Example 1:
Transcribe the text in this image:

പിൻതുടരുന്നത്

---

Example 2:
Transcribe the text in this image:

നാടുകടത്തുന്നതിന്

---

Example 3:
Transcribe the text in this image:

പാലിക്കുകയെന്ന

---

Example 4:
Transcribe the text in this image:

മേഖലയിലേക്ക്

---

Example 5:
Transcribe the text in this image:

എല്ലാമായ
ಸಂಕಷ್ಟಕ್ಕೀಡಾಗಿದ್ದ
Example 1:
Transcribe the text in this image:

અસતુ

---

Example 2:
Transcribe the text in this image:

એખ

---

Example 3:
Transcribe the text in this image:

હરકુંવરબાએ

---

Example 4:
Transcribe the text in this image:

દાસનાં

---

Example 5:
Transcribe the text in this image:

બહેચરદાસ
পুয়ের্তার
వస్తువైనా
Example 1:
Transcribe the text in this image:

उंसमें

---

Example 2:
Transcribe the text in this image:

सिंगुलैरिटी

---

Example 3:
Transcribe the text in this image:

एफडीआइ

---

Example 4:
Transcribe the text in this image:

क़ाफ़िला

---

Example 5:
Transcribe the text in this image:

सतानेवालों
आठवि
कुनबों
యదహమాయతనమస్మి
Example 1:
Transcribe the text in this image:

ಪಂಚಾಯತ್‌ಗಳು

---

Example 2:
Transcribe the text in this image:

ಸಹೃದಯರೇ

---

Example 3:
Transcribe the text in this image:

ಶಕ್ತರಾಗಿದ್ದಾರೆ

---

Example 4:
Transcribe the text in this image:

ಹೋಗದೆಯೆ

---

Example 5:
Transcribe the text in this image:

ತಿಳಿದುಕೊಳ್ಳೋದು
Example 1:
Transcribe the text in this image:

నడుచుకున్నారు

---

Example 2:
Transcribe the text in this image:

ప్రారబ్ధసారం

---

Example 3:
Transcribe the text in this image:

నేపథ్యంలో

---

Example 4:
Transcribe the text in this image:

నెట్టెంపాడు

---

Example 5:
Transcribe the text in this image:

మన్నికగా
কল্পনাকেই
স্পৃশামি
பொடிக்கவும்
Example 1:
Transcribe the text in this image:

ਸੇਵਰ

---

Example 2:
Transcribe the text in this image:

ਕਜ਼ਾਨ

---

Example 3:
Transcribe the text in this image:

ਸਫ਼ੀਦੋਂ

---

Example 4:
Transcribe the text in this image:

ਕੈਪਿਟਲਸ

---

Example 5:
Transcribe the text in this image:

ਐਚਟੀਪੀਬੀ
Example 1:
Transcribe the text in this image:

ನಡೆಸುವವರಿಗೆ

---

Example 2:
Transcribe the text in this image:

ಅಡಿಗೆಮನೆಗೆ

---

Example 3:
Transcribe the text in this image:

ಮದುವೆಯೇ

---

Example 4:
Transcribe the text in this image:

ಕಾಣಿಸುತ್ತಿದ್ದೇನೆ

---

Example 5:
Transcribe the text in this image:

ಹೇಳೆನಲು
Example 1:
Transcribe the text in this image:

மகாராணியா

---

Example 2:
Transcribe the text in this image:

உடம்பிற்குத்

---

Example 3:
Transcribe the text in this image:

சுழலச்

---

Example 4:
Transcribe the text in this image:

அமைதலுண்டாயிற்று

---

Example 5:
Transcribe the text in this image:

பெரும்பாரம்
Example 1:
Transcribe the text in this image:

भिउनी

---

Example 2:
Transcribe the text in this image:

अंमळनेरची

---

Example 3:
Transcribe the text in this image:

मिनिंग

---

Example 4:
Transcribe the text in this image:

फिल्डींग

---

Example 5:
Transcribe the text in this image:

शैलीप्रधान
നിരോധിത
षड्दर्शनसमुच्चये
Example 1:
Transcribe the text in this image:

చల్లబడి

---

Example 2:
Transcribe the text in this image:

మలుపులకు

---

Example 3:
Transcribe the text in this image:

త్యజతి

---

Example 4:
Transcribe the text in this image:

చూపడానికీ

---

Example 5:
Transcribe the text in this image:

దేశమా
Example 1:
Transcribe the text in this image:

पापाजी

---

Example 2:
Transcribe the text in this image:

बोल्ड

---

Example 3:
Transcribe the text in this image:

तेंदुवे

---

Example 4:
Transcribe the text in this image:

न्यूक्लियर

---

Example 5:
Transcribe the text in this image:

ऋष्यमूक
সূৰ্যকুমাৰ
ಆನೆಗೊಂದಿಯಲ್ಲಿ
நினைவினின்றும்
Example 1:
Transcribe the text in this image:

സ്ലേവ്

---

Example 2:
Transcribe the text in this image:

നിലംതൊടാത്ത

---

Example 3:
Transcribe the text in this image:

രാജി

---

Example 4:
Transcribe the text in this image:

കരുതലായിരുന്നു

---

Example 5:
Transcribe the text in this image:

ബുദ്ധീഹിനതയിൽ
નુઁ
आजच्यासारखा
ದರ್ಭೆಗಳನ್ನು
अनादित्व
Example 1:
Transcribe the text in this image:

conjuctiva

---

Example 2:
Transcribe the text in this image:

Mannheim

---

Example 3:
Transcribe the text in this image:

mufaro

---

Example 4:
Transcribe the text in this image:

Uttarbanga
----
:: Task item ::
Write the listing out again in its entirety, exactly.

:: Exercise solution ::
Example 1:
Transcribe the text in this image:

പിൻതുടരുന്നത്

---

Example 2:
Transcribe the text in this image:

നാടുകടത്തുന്നതിന്

---

Example 3:
Transcribe the text in this image:

പാലിക്കുകയെന്ന

---

Example 4:
Transcribe the text in this image:

മേഖലയിലേക്ക്

---

Example 5:
Transcribe the text in this image:

എല്ലാമായ
ಸಂಕಷ್ಟಕ್ಕೀಡಾಗಿದ್ದ
Example 1:
Transcribe the text in this image:

અસતુ

---

Example 2:
Transcribe the text in this image:

એખ

---

Example 3:
Transcribe the text in this image:

હરકુંવરબાએ

---

Example 4:
Transcribe the text in this image:

દાસનાં

---

Example 5:
Transcribe the text in this image:

બહેચરદાસ
পুয়ের্তার
వస్తువైనా
Example 1:
Transcribe the text in this image:

उंसमें

---

Example 2:
Transcribe the text in this image:

सिंगुलैरिटी

---

Example 3:
Transcribe the text in this image:

एफडीआइ

---

Example 4:
Transcribe the text in this image:

क़ाफ़िला

---

Example 5:
Transcribe the text in this image:

सतानेवालों
आठवि
कुनबों
యదహమాయతనమస్మి
Example 1:
Transcribe the text in this image:

ಪಂಚಾಯತ್‌ಗಳು

---

Example 2:
Transcribe the text in this image:

ಸಹೃದಯರೇ

---

Example 3:
Transcribe the text in this image:

ಶಕ್ತರಾಗಿದ್ದಾರೆ

---

Example 4:
Transcribe the text in this image:

ಹೋಗದೆಯೆ

---

Example 5:
Transcribe the text in this image:

ತಿಳಿದುಕೊಳ್ಳೋದು
Example 1:
Transcribe the text in this image:

నడుచుకున్నారు

---

Example 2:
Transcribe the text in this image:

ప్రారబ్ధసారం

---

Example 3:
Transcribe the text in this image:

నేపథ్యంలో

---

Example 4:
Transcribe the text in this image:

నెట్టెంపాడు

---

Example 5:
Transcribe the text in this image:

మన్నికగా
কল্পনাকেই
স্পৃশামি
பொடிக்கவும்
Example 1:
Transcribe the text in this image:

ਸੇਵਰ

---

Example 2:
Transcribe the text in this image:

ਕਜ਼ਾਨ

---

Example 3:
Transcribe the text in this image:

ਸਫ਼ੀਦੋਂ

---

Example 4:
Transcribe the text in this image:

ਕੈਪਿਟਲਸ

---

Example 5:
Transcribe the text in this image:

ਐਚਟੀਪੀਬੀ
Example 1:
Transcribe the text in this image:

ನಡೆಸುವವರಿಗೆ

---

Example 2:
Transcribe the text in this image:

ಅಡಿಗೆಮನೆಗೆ

---

Example 3:
Transcribe the text in this image:

ಮದುವೆಯೇ

---

Example 4:
Transcribe the text in this image:

ಕಾಣಿಸುತ್ತಿದ್ದೇನೆ

---

Example 5:
Transcribe the text in this image:

ಹೇಳೆನಲು
Example 1:
Transcribe the text in this image:

மகாராணியா

---

Example 2:
Transcribe the text in this image:

உடம்பிற்குத்

---

Example 3:
Transcribe the text in this image:

சுழலச்

---

Example 4:
Transcribe the text in this image:

அமைதலுண்டாயிற்று

---

Example 5:
Transcribe the text in this image:

பெரும்பாரம்
Example 1:
Transcribe the text in this image:

भिउनी

---

Example 2:
Transcribe the text in this image:

अंमळनेरची

---

Example 3:
Transcribe the text in this image:

मिनिंग

---

Example 4:
Transcribe the text in this image:

फिल्डींग

---

Example 5:
Transcribe the text in this image:

शैलीप्रधान
നിരോധിത
षड्दर्शनसमुच्चये
Example 1:
Transcribe the text in this image:

చల్లబడి

---

Example 2:
Transcribe the text in this image:

మలుపులకు

---

Example 3:
Transcribe the text in this image:

త్యజతి

---

Example 4:
Transcribe the text in this image:

చూపడానికీ

---

Example 5:
Transcribe the text in this image:

దేశమా
Example 1:
Transcribe the text in this image:

पापाजी

---

Example 2:
Transcribe the text in this image:

बोल्ड

---

Example 3:
Transcribe the text in this image:

तेंदुवे

---

Example 4:
Transcribe the text in this image:

न्यूक्लियर

---

Example 5:
Transcribe the text in this image:

ऋष्यमूक
সূৰ্যকুমাৰ
ಆನೆಗೊಂದಿಯಲ್ಲಿ
நினைவினின்றும்
Example 1:
Transcribe the text in this image:

സ്ലേവ്

---

Example 2:
Transcribe the text in this image:

നിലംതൊടാത്ത

---

Example 3:
Transcribe the text in this image:

രാജി

---

Example 4:
Transcribe the text in this image:

കരുതലായിരുന്നു

---

Example 5:
Transcribe the text in this image:

ബുദ്ധീഹിനതയിൽ
નુઁ
आजच्यासारखा
ದರ್ಭೆಗಳನ್ನು
अनादित्व
Example 1:
Transcribe the text in this image:

conjuctiva

---

Example 2:
Transcribe the text in this image:

Mannheim

---

Example 3:
Transcribe the text in this image:

mufaro

---

Example 4:
Transcribe the text in this image:

Uttarbanga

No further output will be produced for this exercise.